Da allora in poi, il quadro è radicalmente cambiato. Prima, eravamo di fronte ad eventi in qualche modo scontati, frutto di un copione segnato dalla vittoria totale di uno dei contendenti e dalla scomparsa dalla scena dell’altro. E, perciò stesso, oggetto di una indifferenza generale, intervallata da crisi momentaneamente coinvolgenti ma, comunque, destinate a rientrare. Oggi, siamo diventati, tutti, partecipi di una crisi di una violenza potenzialmente incontrollabile, segnata dall’alternativa drammatica tra un negoziato che abbia al suo centro il problema palestinese e lo scoppio di una guerra generalizzata all’insegna dell’ “occidente contro il resto del mondo”.

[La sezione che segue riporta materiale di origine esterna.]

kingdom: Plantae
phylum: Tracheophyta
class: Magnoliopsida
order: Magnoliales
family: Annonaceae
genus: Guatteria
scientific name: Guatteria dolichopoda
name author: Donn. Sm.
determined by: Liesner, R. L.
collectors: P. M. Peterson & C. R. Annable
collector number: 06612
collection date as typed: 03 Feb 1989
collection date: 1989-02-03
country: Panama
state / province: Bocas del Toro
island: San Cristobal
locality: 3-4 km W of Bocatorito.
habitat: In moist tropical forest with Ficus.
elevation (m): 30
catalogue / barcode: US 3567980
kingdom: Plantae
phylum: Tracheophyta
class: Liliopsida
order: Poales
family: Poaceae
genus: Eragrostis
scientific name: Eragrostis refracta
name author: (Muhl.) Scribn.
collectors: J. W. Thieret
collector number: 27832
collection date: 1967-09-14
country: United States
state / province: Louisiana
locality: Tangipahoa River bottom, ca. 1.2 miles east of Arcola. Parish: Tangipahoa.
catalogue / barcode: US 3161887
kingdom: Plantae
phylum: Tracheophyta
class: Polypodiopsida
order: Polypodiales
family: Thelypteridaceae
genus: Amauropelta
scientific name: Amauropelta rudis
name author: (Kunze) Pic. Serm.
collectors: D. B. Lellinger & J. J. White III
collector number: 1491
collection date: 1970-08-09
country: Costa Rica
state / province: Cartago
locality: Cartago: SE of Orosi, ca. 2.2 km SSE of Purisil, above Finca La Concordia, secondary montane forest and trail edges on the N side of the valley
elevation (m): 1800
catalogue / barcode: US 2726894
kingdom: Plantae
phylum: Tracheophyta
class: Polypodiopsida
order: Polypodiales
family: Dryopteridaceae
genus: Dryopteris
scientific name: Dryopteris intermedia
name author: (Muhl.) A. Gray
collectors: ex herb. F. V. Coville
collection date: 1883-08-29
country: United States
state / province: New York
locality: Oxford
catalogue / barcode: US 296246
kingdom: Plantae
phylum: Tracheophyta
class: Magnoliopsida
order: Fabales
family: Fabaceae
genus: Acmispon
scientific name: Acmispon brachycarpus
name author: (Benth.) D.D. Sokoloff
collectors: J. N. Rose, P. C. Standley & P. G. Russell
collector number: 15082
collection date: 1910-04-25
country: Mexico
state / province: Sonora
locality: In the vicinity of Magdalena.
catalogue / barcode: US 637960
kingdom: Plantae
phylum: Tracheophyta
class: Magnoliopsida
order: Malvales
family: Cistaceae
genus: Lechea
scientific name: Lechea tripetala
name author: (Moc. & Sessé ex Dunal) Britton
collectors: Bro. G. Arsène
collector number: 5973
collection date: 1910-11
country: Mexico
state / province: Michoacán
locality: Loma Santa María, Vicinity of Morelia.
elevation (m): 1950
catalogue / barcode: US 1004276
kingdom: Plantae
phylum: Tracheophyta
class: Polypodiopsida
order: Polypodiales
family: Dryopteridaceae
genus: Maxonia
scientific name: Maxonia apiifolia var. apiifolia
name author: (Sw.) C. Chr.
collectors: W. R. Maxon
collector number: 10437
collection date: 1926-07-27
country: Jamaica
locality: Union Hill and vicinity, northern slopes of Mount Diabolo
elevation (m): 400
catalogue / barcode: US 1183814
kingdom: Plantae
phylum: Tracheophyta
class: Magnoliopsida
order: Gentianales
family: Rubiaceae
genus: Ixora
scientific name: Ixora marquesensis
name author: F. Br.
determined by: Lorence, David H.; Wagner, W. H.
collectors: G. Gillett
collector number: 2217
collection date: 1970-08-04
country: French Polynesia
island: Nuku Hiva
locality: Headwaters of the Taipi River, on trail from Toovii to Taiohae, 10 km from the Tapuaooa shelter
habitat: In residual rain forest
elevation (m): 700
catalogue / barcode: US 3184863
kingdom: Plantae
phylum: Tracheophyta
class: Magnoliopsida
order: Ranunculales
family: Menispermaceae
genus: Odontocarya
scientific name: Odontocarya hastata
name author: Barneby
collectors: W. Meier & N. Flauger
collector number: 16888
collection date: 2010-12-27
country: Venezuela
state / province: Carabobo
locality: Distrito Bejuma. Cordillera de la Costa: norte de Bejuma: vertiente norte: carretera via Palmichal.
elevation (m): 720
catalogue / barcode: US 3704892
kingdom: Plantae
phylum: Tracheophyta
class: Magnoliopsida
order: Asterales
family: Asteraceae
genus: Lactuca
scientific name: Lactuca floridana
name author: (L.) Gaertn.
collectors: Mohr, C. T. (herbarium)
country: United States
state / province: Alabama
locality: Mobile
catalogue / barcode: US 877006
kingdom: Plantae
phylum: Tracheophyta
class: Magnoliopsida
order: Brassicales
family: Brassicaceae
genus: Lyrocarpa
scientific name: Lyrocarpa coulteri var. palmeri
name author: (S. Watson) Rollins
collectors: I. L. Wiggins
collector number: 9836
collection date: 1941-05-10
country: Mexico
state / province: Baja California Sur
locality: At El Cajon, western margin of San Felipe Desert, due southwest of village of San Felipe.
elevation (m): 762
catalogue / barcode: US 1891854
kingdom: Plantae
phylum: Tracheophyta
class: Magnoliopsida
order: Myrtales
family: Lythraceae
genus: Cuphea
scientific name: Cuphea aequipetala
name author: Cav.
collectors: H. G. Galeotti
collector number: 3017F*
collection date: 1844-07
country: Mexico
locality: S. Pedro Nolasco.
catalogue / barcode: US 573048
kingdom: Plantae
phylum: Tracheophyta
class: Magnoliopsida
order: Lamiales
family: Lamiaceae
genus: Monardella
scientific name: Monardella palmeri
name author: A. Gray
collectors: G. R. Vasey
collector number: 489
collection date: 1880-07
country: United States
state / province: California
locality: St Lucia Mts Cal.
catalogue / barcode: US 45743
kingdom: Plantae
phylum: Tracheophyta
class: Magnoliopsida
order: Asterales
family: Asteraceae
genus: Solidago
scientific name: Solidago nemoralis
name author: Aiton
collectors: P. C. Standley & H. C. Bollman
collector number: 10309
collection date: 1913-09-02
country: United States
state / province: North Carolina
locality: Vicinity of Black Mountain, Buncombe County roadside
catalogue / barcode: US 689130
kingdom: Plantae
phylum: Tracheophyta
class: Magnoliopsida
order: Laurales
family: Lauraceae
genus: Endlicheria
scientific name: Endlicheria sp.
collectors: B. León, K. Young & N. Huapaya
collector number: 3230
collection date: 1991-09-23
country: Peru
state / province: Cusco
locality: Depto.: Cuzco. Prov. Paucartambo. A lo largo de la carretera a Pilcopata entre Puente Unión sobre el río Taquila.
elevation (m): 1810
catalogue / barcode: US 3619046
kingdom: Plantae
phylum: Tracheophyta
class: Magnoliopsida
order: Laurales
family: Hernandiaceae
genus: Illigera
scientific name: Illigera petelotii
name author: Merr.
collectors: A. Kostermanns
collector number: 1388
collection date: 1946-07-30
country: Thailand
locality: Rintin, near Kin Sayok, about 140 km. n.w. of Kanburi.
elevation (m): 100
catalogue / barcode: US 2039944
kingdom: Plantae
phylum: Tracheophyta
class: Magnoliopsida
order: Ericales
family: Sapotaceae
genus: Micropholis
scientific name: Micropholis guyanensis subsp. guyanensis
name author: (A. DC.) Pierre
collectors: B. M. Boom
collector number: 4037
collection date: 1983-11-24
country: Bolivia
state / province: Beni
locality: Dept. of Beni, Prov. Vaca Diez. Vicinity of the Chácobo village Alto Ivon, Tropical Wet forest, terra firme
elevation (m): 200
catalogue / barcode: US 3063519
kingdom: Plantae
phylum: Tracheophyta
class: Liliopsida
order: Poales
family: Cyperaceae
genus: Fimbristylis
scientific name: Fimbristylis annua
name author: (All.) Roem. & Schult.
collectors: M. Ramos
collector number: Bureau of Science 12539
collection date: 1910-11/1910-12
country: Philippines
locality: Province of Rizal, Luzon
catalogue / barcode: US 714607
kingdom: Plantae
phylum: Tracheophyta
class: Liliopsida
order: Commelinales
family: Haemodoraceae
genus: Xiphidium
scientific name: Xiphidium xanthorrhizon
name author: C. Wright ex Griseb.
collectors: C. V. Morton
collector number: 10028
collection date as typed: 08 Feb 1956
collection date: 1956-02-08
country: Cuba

In questa prospettiva, le azioni barbariche compiute da Hamas vanno condannate senza riserve ma anche valutate per quello che intendevano produrre: una rappresaglia indiscriminata dalla portata nettamente maggiore e senza nessuna possibilità di concludersi con l’auspicata vittoria definitiva di Israele. E con riflessi, a livello di pubblica opinione, del tutto negativi e con possibilità di escalation sempre maggiori. E, nel contempo, un alt definitivo ai processi di normalizzazione in atto, tutti compiuti alle spalle dei palestinesi.

Non a caso, allora, le grandi manifestazioni in atto nel nostro paese, e non solo, prendendo nettamente le distanze dalle azioni di Hamas, non inneggiano a vittorie future ma spingono verso ogni possibile mediazione.

La partita è ancora aperta. E, nel nostro piccolo, faremo tutto il possibile perché essa venga percepita per quello che è per le opzioni che apre. Di guerrieri da tastiera nel nostro paese ce ne sono fin troppi; sino a ritenere la polemica nei loro confronti un sostegno ad un’azione di igiene mentale collettiva.